Um anjo

Sempre foi a queridinha de todos. Criança ainda, quando brincava com os priminhos e priminhas, amiguinhos e amiguinhas da escola, era a primeira a socorrê-los quando algum deles se machucava.
– Tadinho, deixa que eu saro o dodói...
Cresceu, foi ficando moça e todos diziam que ela tinha um bom coração. Um enorme coração. Sempre prestativa, era só chamar que ela ia. Papai ficou doente, ela passou noites em claro, pois mamãe precisava descansar e o irmãozinho tinha de trabalhar. Duas semanas praticamente sem dormir, ali na cabeceira da cama. Deixou até mesmo de ir à escola. Os professores entenderam: estava cuidando do papai.
Era ótima aluna. Tomava nota de todas as aulas, com sua letra pequena, arredondada, quase perfeita. Os colegas a adoravam. Chegava ao cúmulo de passar cola para que o burrinho do lado não fosse reprovado.
Ia a festas, muitas festas. Porque era muito legal, os rapazes gostavam dela. Namorou duas vezes, mas os meninos no máximo deram uns beijinhos.
Conheceu um cara mais velho, começou a sair com ele. Percebeu que era diferente dos outros. No terceiro encontro, além do beijo, ele acariciou seus seios. Ficou envergonhada. Foi para casa, nem dormiu pensando naquilo. O namoro durou só dois meses.

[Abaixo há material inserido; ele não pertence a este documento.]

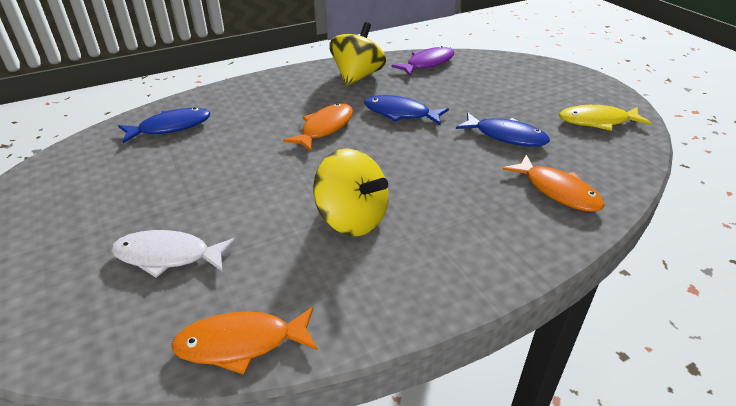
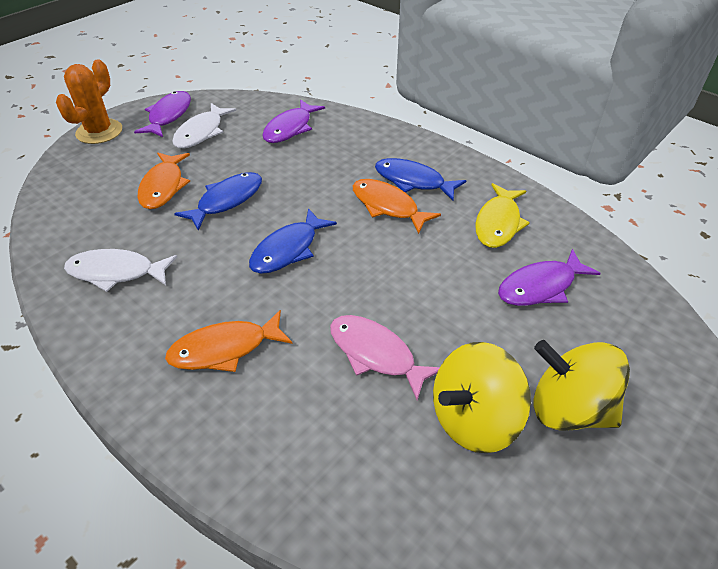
orange cactus: 0 -> 1
pink fish: 0 -> 1
purple fish: 1 -> 3
white fish: 1 -> 2

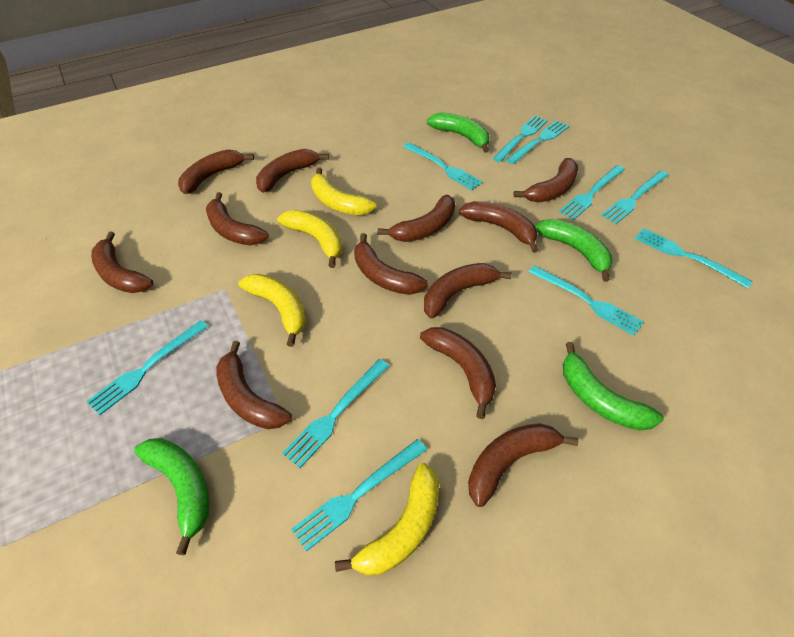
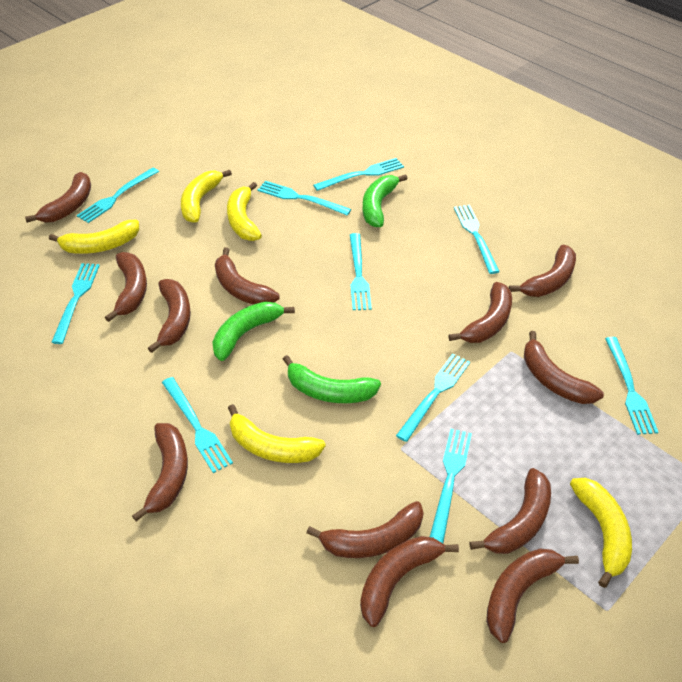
green banana: 4 -> 3
yellow banana: 4 -> 5

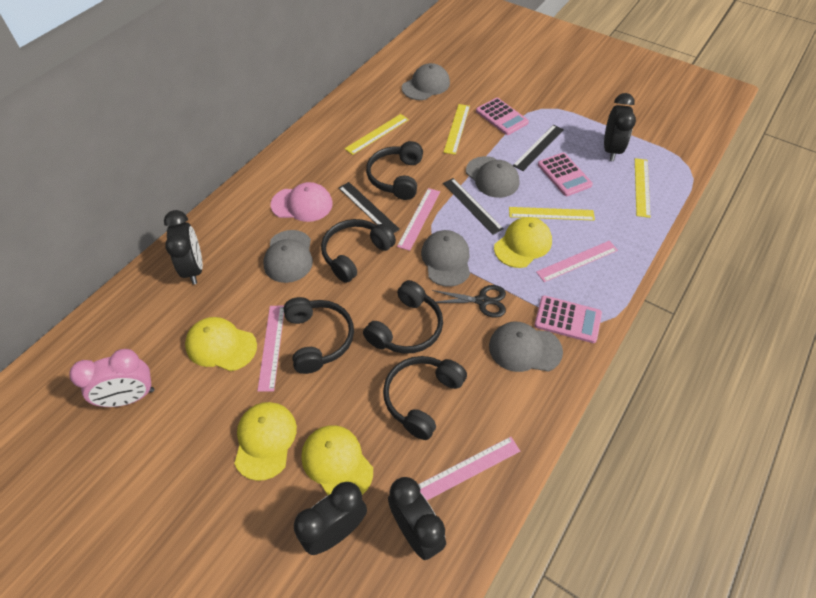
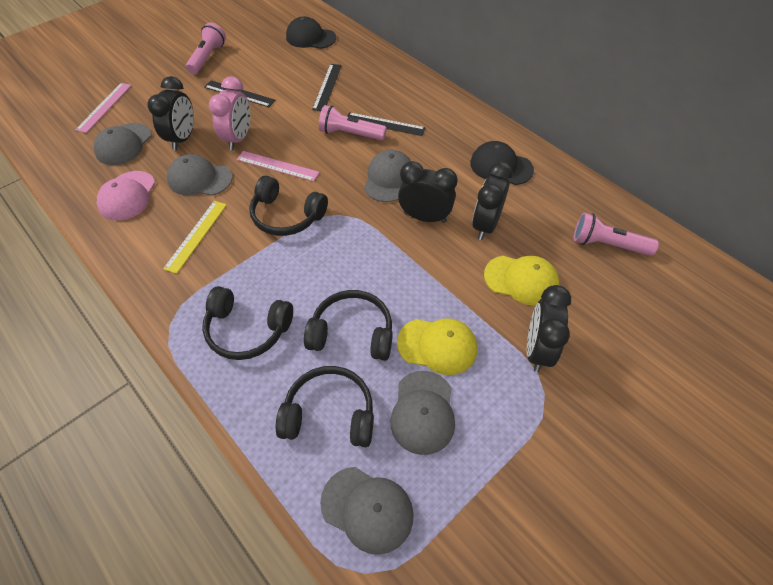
black cap: 0 -> 2
black headphones: 5 -> 4
black scissors: 1 -> 0
pink calculator: 3 -> 0
pink flashlight: 0 -> 3
pink ruler: 4 -> 2
yellow cap: 4 -> 2
yellow ruler: 4 -> 1

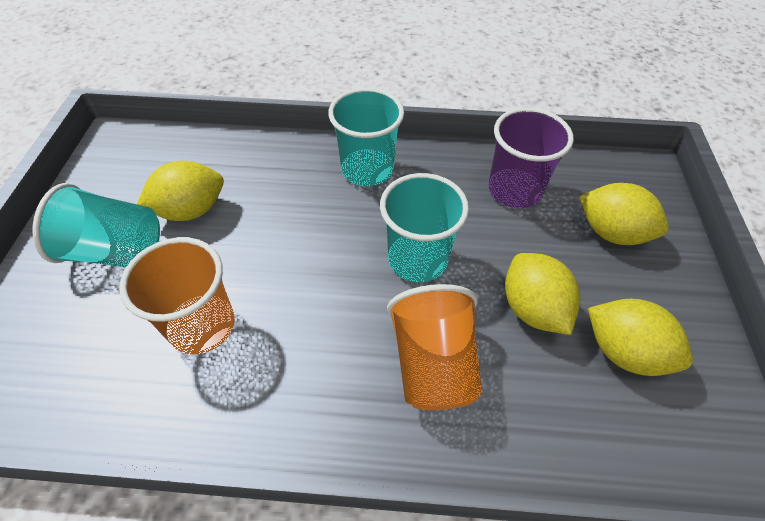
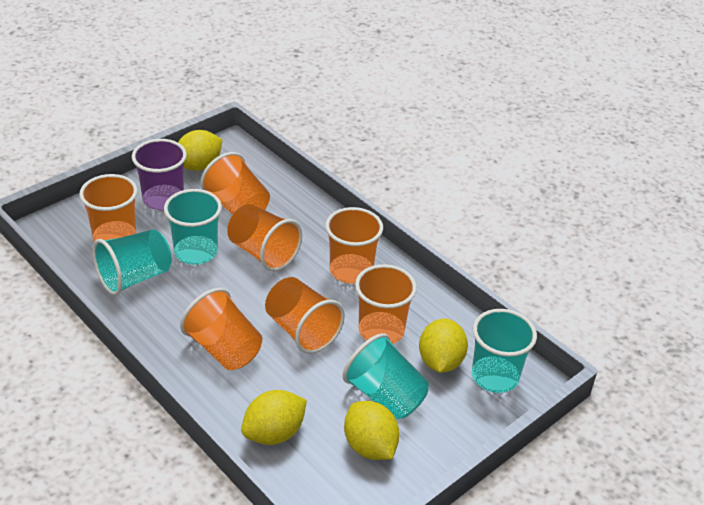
orange cup: 2 -> 7
turquoise cup: 3 -> 4

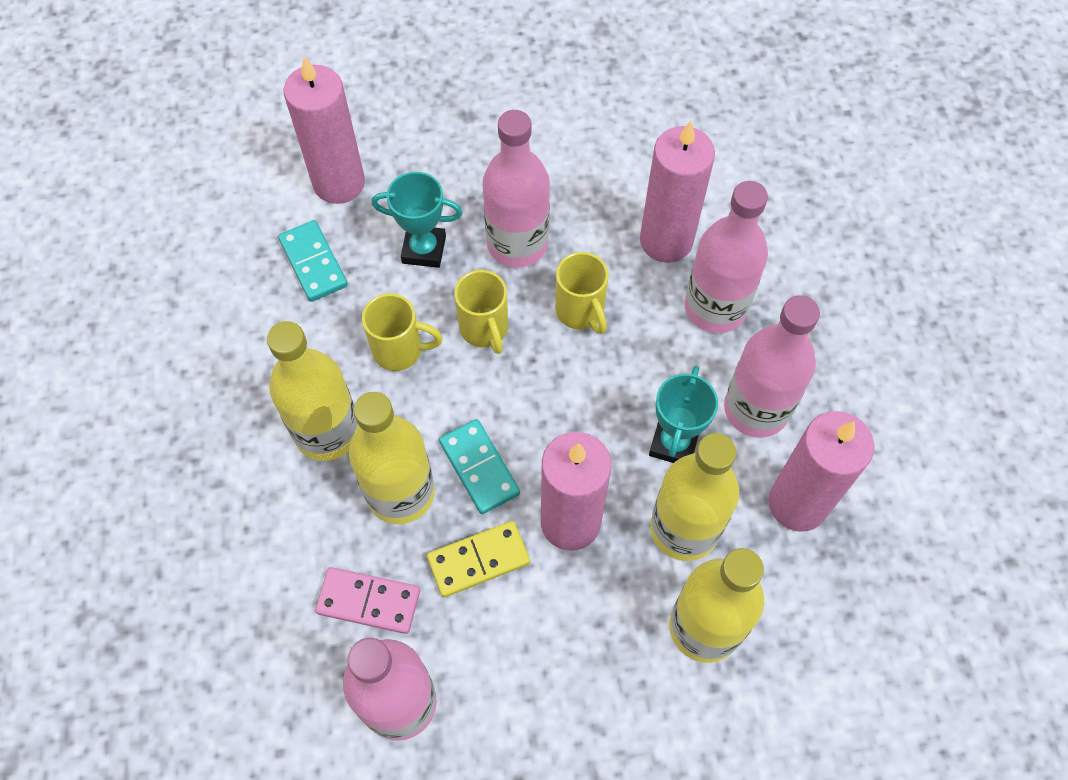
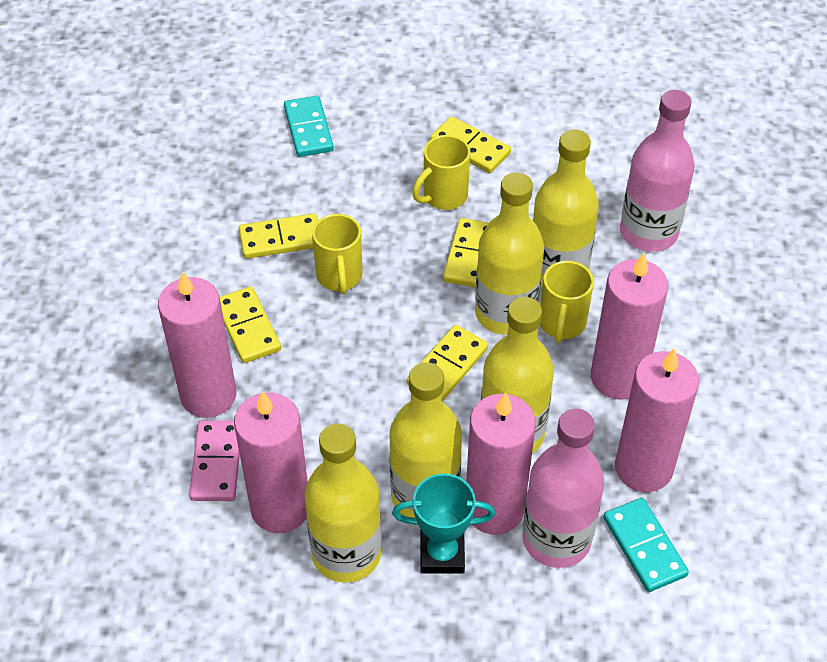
pink bottle: 4 -> 2
pink candle: 4 -> 5
turquoise trophy: 2 -> 1
yellow bottle: 4 -> 5
yellow domino: 1 -> 5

Entrou na faculdade, conheceu gente diferente. Desmanchou o namoro. Viu rapazes e moças se drogarem, beberem, mas ela não era disso. Continuou sempre boazinha com todos. Saía com os novos amigos, fingia que se divertia, mas sabia que no fundo não havia sido feita para aquilo.
Formada, voltou para sua cidade, continuou a morar com os pais e o irmão. Arranjou emprego de professora. Os alunos gostavam dela.
O tempo passou, ficou mais velha. Ainda estava sempre disponível para ajudar quem quer que fosse, a qualquer hora. Tinha muitos amigos, mas se sentia sozinha. Os pais envelheciam rapidamente. O irmão ficava cada vez mais fora de casa.
A mãe morreu primeiro. Logo em seguida, foi o papai. Ficou triste, pensou em sair da casa, mas não teve coragem. Agora tinha de cuidar do irmãozinho.
Continuou sua vida, parecia que estava sempre alegre, ainda se encontrava com amigos. Arranjou um namorado, o primeiro em muitos anos. Carinhoso, bonito até, e ela achou que dessa vez tinha acertado. Foi pedida em casamento, ficou assustada. Mas aceitou.
A festa de casamento foi demais. Todos os parentes, os amigos, veio gente até da faculdade. Na noite da lua-de-mel percebeu o erro. Chorou, chegou até a gritar. Acabou pedindo a separação poucos meses depois. Achava que gostava muito dele para fazê-lo ainda mais infeliz.
A partir de então sua vida se resumiu em ajudar os outros. Passou a freqüentar associações de amparo a velhinhos, a criancinhas, a animais, a sem-teto, a órfãos. Ficou mais magra, os amigos e parentes se preocupavam, seu irmão, quando estava em casa, perguntava se ela estava se sentindo bem. Ela dizia que sim, que ele não se preocupasse.
Quando entrava em qualquer uma das associações que ajudava, tinha certeza que ouvia alguém falar, baixinho, para que não ouvisse:
– Ela é um anjo!
Nessa hora, seu coraçãozinho batia mais forte, mais rápido, e ela acreditava que era feliz.